• _Required action_:
Below are the records; copy each line in them that holds the word "каша".
#### Given information ####
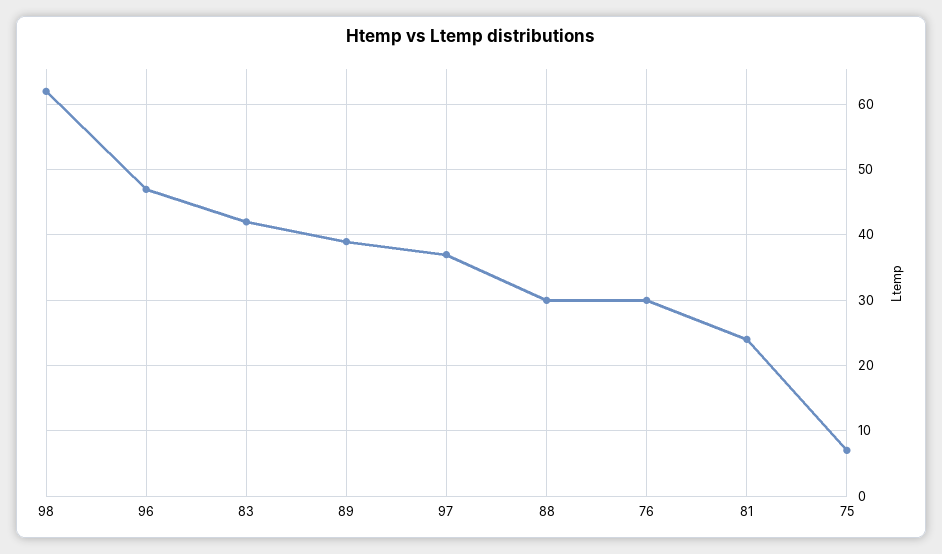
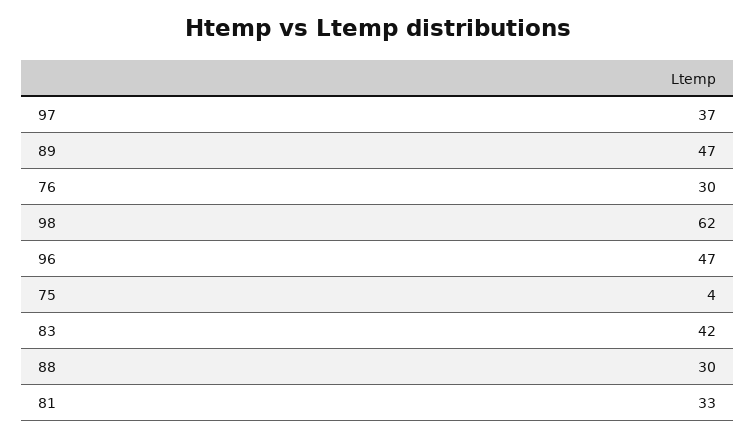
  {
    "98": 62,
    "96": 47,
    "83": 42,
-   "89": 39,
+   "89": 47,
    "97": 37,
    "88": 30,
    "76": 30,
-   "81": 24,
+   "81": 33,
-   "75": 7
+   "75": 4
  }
####
#### Given information ####
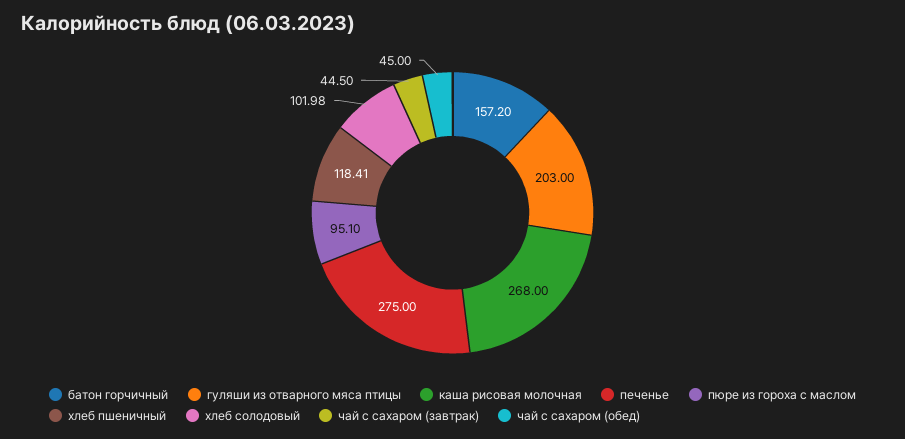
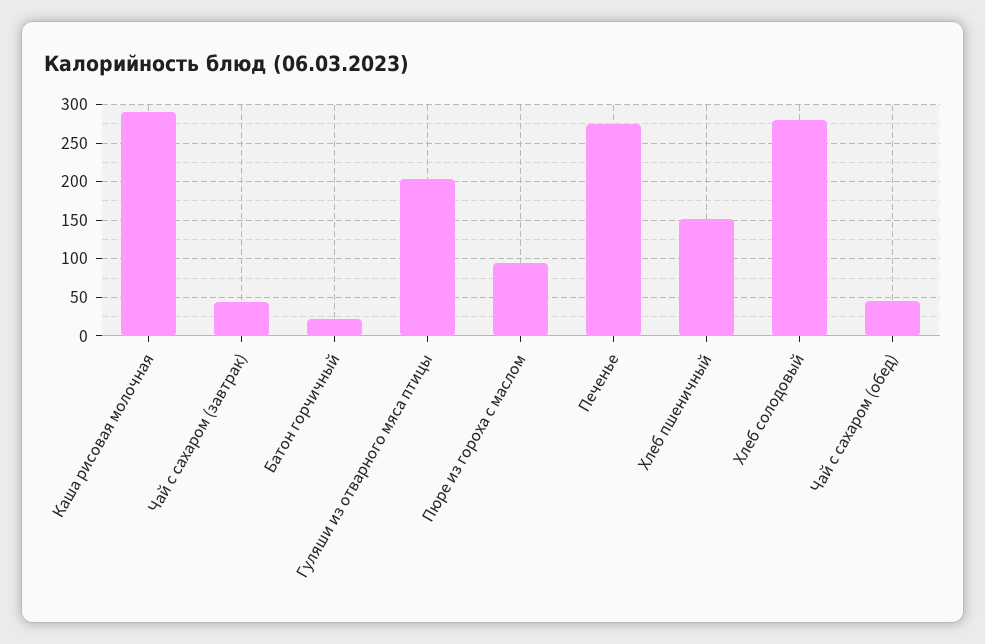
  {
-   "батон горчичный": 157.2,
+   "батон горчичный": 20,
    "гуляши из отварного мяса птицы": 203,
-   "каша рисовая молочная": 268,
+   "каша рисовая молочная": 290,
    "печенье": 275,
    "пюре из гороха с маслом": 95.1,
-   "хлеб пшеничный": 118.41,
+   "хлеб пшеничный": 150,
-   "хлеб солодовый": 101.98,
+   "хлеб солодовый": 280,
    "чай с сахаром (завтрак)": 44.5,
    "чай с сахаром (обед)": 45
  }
####
#### Given information ####
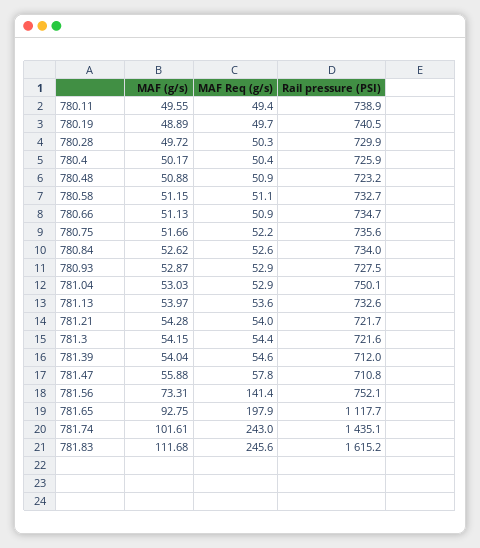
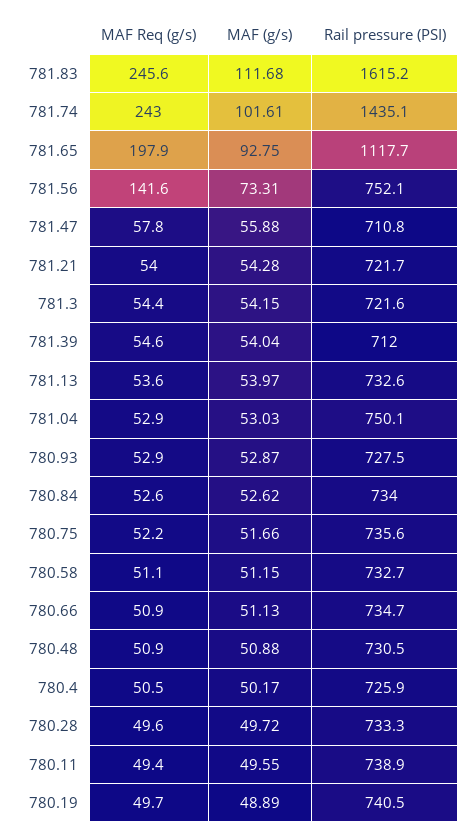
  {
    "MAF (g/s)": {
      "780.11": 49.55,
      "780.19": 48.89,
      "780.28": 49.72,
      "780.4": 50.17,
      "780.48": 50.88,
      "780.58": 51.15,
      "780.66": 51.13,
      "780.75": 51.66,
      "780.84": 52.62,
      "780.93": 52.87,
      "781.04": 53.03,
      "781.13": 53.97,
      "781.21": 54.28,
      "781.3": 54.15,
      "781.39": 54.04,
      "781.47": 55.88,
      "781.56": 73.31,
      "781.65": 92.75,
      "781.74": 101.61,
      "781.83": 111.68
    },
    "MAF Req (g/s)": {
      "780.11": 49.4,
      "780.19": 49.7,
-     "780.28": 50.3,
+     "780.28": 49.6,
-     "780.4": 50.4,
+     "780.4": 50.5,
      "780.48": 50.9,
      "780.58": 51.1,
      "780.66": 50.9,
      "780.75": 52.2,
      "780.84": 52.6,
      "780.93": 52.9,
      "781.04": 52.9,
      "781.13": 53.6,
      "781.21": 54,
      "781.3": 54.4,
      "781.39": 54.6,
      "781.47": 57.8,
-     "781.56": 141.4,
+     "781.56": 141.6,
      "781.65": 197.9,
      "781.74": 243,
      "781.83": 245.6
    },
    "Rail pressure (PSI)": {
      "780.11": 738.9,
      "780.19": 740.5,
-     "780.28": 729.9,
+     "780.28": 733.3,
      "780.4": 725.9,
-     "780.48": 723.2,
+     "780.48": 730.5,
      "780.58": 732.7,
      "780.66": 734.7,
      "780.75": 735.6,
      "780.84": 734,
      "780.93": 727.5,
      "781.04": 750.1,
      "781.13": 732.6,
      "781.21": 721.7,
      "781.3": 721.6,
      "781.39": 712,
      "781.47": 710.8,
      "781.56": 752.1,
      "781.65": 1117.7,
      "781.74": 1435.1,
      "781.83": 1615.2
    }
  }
####
• _Solution for this exercise_:
-   "каша рисовая молочная": 268,
+   "каша рисовая молочная": 290,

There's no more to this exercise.